The Man from Earth (2007) Dir. Richard Schenkman
A group of college professors engage in an intellectual game, or experiment, if you will. Each of them, being an expert in a different field, asks questions about humanity and the meaning of life.
Using solely their own knowledge they ask questions we yet don’t have the answers to. However, they try to answer them or, if the answer disagrees with their field of expertise, they try to deny it or refute it. They cover the most important aspects of human history like archeology, astronomy, religion, psychology. The premise is to doubt the facts and assume what we know is a subjective perspective of other people like scientists, religious leaders, politicians, discoverers. The story is based entirely on a dialogue among friends, but it cleverly invites us to predict the next question and try to answer it before the characters do it for us. The story becomes a fascinating and engaging stimulation, which leaves us with our own thought about our life, relationships, family and time.

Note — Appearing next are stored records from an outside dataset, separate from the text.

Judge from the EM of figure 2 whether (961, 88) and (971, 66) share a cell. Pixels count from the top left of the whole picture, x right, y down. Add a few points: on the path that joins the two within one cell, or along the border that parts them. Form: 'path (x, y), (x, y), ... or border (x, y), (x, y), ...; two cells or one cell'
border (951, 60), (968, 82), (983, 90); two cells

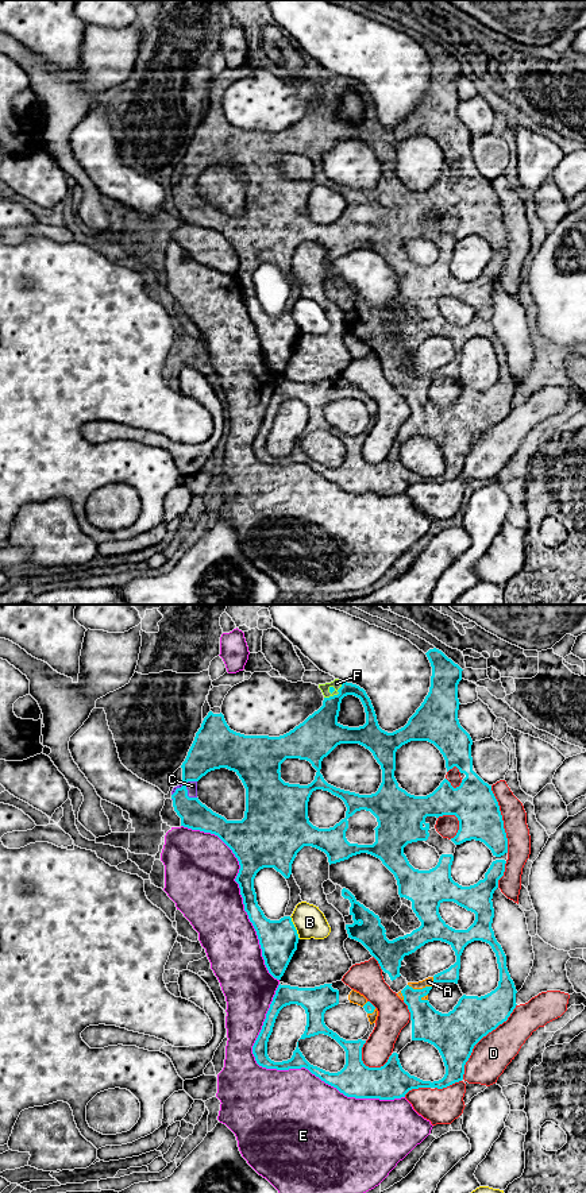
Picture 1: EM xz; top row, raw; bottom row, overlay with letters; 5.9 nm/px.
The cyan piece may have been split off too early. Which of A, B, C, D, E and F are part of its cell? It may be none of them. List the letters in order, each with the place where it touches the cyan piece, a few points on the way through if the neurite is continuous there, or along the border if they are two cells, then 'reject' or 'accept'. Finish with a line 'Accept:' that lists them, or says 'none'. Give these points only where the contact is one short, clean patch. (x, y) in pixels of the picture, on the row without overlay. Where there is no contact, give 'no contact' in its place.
A: contact xz (420, 385); accept
B: contact xz (295, 323); reject
C: contact xz (187, 188); way xz (204, 150), (192, 166), (187, 188), (192, 181); accept
D: contact xz (471, 447); reject
E: contact xz (292, 463); reject
F: contact xz (334, 85); accept
Accept: A, C, F

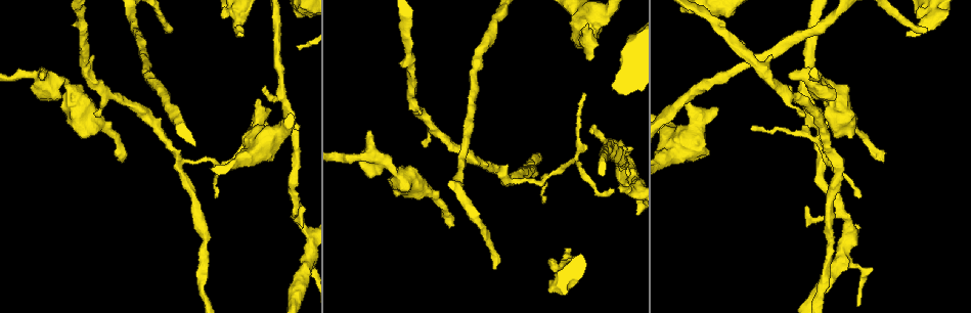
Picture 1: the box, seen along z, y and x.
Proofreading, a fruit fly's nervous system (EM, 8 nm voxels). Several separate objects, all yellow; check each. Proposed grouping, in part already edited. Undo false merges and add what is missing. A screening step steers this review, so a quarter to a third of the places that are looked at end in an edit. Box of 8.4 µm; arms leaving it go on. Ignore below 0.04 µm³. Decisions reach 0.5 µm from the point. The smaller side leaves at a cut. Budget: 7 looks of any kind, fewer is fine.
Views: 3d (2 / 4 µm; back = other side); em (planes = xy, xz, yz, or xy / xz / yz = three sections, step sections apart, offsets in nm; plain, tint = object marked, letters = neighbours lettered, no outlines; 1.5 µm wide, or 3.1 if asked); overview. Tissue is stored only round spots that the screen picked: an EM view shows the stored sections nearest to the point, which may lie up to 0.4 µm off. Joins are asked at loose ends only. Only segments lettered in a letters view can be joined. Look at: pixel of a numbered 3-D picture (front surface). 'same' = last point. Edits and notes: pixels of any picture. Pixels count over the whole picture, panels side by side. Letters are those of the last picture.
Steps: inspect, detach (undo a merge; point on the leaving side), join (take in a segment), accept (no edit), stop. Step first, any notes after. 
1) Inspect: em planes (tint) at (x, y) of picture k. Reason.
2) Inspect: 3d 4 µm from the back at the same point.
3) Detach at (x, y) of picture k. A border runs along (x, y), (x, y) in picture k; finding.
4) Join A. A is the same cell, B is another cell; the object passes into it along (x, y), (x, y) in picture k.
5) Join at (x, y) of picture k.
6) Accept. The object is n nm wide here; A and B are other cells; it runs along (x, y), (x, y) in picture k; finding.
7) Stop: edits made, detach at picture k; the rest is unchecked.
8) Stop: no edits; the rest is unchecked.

Inspect: em planes (letters) at (179, 161) of picture 1. A fork.

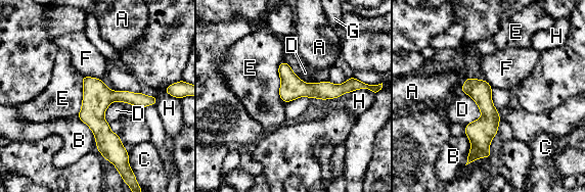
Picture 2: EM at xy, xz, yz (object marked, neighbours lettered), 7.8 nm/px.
Accept. A, B, C, D, E, F, G and H are other cells; a border runs along (460, 90), (481, 113), (465, 126) in picture 2; one neuron here.

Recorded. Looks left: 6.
Inspect: 3d 4 µm at (834, 134) of picture 1. Free end.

When the movie ended, I realized it is one of the smartest science fiction stories I have had the pleasure to see. There is no technology, no gadgets, no CGI special effects to distract us from the story (sadly, a method many mediocre sci-fi productions trick us into). Yet, the fact the movie looks for the answer what it means to be human is at its core a premise of a sci-fi genre. With the limited time we have in our lives, this movie is a time well spent.